## DOCUMENT SECTION

────────────────────

Cho (2017) has a list of 7 signs that it’s time to leave sooner rather than later – this one will ring true if you’re at an institution that is floundering:

  • #1: You’re living the status quo.
  • #2: You don’t get feedback.
  • #3: You’re not learning.
  • #4: There’s a constant exodus.
  • #5: There’s regular restructuring.
  • #6: Headhunters want you.
  • #7: It feels like it’s time to go.

Miller (2012) offers an academia-specific list of how to know it’s time to go:

  • #1: Always doing more with less.
  • #2: Horrible leadership.
  • #3: You’re not making a difference.
  • #4: The slow punishment of boredom.
  • #5: No room at the top.

Each of these lists provide issues we should consider when deciding whether to stay or go…or whether to accept an offer each time we receive one. There are a few additional issues that I would add that are specific to online adjunct work:

  • #1: High turnover of faculty
  • #2 You procrastinate in responding to student emails, calls, or texts.
  • #3: You get a feeling of “ugh” every time that you login to your online classroom or school email account.

────────────────────

## MATERIAL SUPPLIED
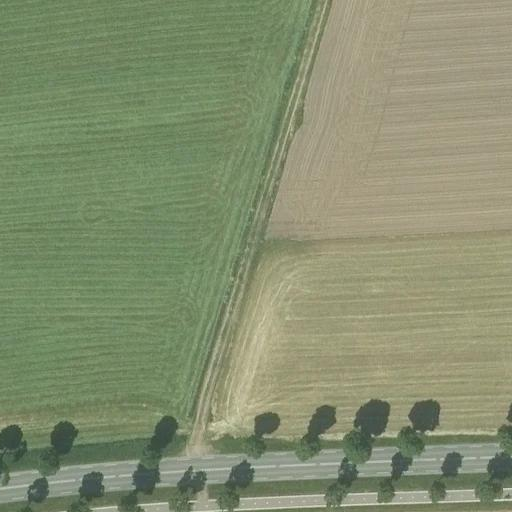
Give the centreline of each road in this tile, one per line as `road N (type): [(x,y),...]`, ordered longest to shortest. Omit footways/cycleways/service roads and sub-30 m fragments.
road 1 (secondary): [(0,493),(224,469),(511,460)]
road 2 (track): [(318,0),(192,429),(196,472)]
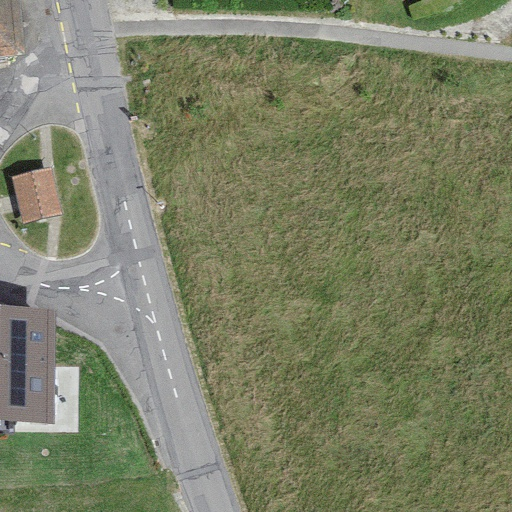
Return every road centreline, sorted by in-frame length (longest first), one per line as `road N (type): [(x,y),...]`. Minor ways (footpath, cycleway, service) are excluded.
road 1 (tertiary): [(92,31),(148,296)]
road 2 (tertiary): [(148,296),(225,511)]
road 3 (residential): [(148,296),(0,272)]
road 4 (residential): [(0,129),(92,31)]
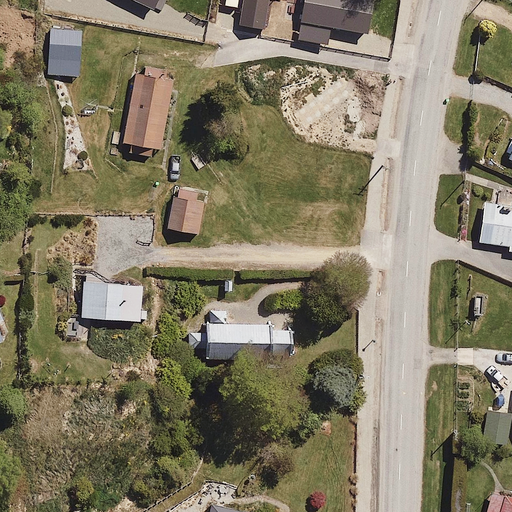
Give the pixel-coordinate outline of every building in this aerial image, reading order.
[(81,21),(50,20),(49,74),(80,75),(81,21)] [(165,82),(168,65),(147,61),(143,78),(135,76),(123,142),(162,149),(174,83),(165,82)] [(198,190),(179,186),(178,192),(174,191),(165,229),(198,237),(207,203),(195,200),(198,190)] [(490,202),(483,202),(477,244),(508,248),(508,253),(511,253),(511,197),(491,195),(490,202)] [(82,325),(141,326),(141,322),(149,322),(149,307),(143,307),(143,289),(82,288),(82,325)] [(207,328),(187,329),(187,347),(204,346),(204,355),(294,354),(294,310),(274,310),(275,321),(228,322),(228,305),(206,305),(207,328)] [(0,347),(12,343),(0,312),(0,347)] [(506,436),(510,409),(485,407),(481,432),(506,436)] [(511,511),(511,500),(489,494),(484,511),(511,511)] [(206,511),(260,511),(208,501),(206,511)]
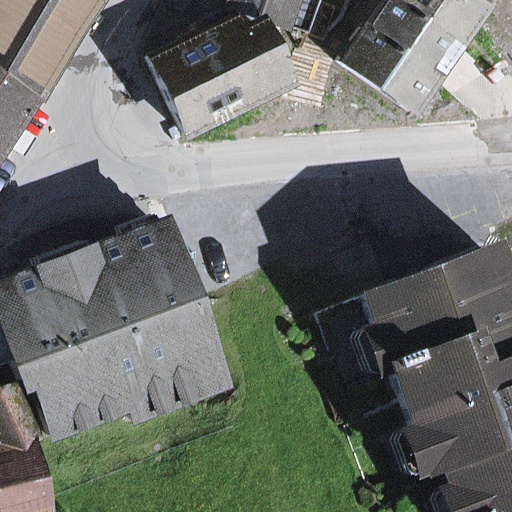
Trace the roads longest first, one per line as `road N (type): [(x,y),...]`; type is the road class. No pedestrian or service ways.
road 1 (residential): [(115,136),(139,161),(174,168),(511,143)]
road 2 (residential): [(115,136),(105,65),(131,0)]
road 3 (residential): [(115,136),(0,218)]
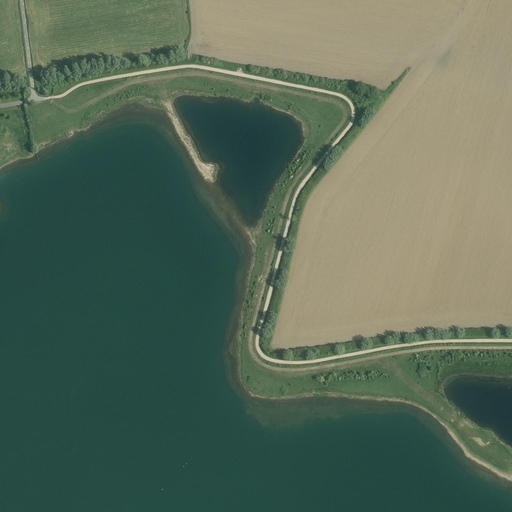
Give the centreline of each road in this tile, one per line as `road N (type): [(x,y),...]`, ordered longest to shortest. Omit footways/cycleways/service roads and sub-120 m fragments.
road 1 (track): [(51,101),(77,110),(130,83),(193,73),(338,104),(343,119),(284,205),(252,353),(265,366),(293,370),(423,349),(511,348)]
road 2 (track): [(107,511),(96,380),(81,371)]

────────────────────

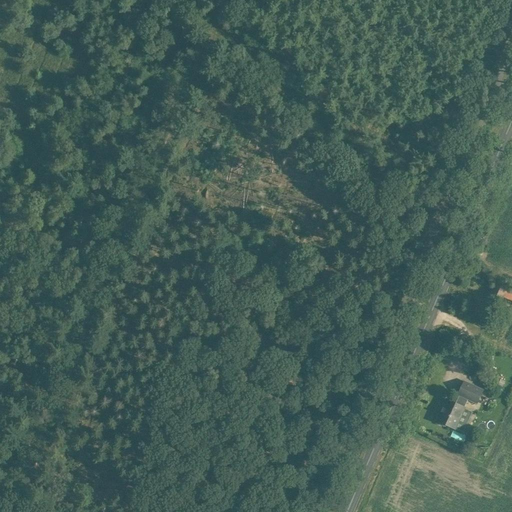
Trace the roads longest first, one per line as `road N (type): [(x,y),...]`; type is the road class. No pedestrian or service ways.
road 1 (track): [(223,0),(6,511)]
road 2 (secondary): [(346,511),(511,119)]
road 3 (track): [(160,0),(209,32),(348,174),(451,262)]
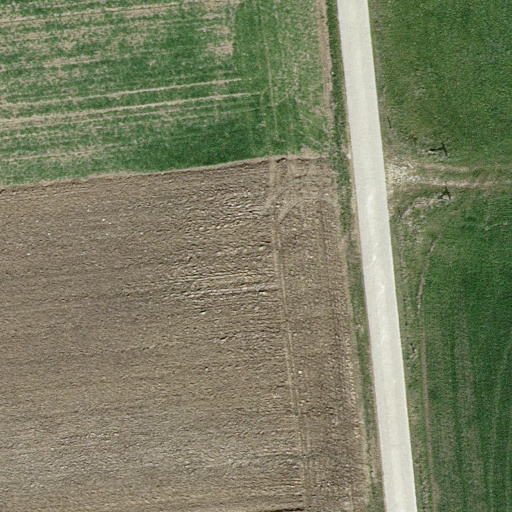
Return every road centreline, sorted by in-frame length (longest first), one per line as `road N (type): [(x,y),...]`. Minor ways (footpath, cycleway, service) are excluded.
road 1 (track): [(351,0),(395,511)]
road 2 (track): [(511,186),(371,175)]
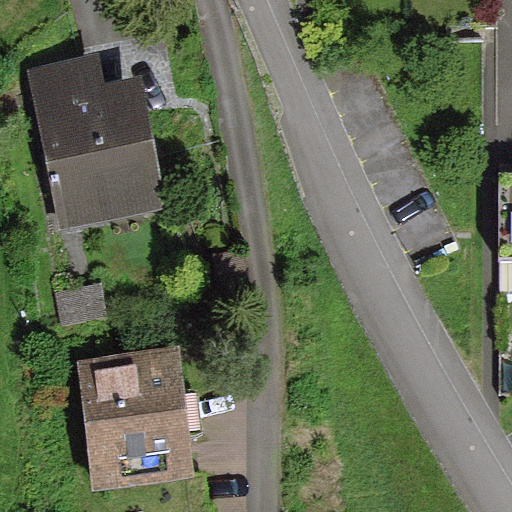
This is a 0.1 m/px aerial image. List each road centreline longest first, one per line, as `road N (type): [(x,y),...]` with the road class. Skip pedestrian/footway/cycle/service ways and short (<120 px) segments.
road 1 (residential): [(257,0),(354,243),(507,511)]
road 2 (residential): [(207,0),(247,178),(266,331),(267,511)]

────────────────────

## DESCRIPTION OF THE TASK
Print the part of the passage on signs it's time to leave a job between "Each of these" and "calls, or texts.", inclusive, word for word.

## CORRECT RESULT
Each of these lists provide issues we should consider when deciding whether to stay or go…or whether to accept an offer each time we receive one. There are a few additional issues that I would add that are specific to online adjunct work:

  • #1: High turnover of faculty
  • #2 You procrastinate in responding to student emails, calls, or texts.